## INPUT DATA
_ _ _ _
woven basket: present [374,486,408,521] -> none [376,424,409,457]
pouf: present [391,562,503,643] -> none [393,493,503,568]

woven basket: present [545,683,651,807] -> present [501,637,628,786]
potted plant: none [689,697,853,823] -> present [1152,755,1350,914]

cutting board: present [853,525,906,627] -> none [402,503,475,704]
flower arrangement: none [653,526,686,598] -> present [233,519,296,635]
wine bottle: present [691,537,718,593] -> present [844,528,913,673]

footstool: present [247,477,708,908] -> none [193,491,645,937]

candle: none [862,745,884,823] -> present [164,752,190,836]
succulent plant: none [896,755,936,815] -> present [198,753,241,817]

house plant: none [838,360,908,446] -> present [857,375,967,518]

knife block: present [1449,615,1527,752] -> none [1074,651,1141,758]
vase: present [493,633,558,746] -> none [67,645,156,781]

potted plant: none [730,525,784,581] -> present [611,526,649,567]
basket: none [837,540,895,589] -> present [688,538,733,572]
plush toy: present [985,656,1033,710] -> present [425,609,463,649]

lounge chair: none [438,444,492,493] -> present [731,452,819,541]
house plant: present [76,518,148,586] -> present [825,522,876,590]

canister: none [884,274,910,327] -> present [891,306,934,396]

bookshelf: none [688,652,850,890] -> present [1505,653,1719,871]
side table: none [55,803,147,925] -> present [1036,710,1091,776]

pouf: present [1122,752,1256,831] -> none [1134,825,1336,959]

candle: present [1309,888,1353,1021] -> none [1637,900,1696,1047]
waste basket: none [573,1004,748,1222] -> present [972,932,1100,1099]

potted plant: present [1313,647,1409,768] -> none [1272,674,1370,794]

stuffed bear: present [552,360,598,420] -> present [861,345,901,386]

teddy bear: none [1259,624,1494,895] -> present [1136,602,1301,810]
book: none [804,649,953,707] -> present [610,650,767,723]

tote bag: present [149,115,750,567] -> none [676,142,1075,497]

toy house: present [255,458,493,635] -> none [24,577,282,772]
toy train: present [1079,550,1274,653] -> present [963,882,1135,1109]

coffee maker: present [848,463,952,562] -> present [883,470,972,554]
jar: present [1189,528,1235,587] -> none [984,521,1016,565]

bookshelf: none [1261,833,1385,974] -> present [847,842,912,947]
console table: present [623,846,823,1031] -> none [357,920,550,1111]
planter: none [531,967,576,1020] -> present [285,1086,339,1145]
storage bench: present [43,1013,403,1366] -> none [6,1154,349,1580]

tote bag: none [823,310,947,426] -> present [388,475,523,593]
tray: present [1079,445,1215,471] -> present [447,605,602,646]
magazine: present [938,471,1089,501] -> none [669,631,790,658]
_ _ _ _
## YOUR ASSIGNMENT
All records above must be set down exactly, please.

## OUTPUT OF THE EXERCISE
woven basket: present [374,486,408,521] -> none [376,424,409,457]
pouf: present [391,562,503,643] -> none [393,493,503,568]

woven basket: present [545,683,651,807] -> present [501,637,628,786]
potted plant: none [689,697,853,823] -> present [1152,755,1350,914]

cutting board: present [853,525,906,627] -> none [402,503,475,704]
flower arrangement: none [653,526,686,598] -> present [233,519,296,635]
wine bottle: present [691,537,718,593] -> present [844,528,913,673]

footstool: present [247,477,708,908] -> none [193,491,645,937]

candle: none [862,745,884,823] -> present [164,752,190,836]
succulent plant: none [896,755,936,815] -> present [198,753,241,817]

house plant: none [838,360,908,446] -> present [857,375,967,518]

knife block: present [1449,615,1527,752] -> none [1074,651,1141,758]
vase: present [493,633,558,746] -> none [67,645,156,781]

potted plant: none [730,525,784,581] -> present [611,526,649,567]
basket: none [837,540,895,589] -> present [688,538,733,572]
plush toy: present [985,656,1033,710] -> present [425,609,463,649]

lounge chair: none [438,444,492,493] -> present [731,452,819,541]
house plant: present [76,518,148,586] -> present [825,522,876,590]

canister: none [884,274,910,327] -> present [891,306,934,396]

bookshelf: none [688,652,850,890] -> present [1505,653,1719,871]
side table: none [55,803,147,925] -> present [1036,710,1091,776]

pouf: present [1122,752,1256,831] -> none [1134,825,1336,959]

candle: present [1309,888,1353,1021] -> none [1637,900,1696,1047]
waste basket: none [573,1004,748,1222] -> present [972,932,1100,1099]

potted plant: present [1313,647,1409,768] -> none [1272,674,1370,794]

stuffed bear: present [552,360,598,420] -> present [861,345,901,386]

teddy bear: none [1259,624,1494,895] -> present [1136,602,1301,810]
book: none [804,649,953,707] -> present [610,650,767,723]

tote bag: present [149,115,750,567] -> none [676,142,1075,497]

toy house: present [255,458,493,635] -> none [24,577,282,772]
toy train: present [1079,550,1274,653] -> present [963,882,1135,1109]

coffee maker: present [848,463,952,562] -> present [883,470,972,554]
jar: present [1189,528,1235,587] -> none [984,521,1016,565]

bookshelf: none [1261,833,1385,974] -> present [847,842,912,947]
console table: present [623,846,823,1031] -> none [357,920,550,1111]
planter: none [531,967,576,1020] -> present [285,1086,339,1145]
storage bench: present [43,1013,403,1366] -> none [6,1154,349,1580]

tote bag: none [823,310,947,426] -> present [388,475,523,593]
tray: present [1079,445,1215,471] -> present [447,605,602,646]
magazine: present [938,471,1089,501] -> none [669,631,790,658]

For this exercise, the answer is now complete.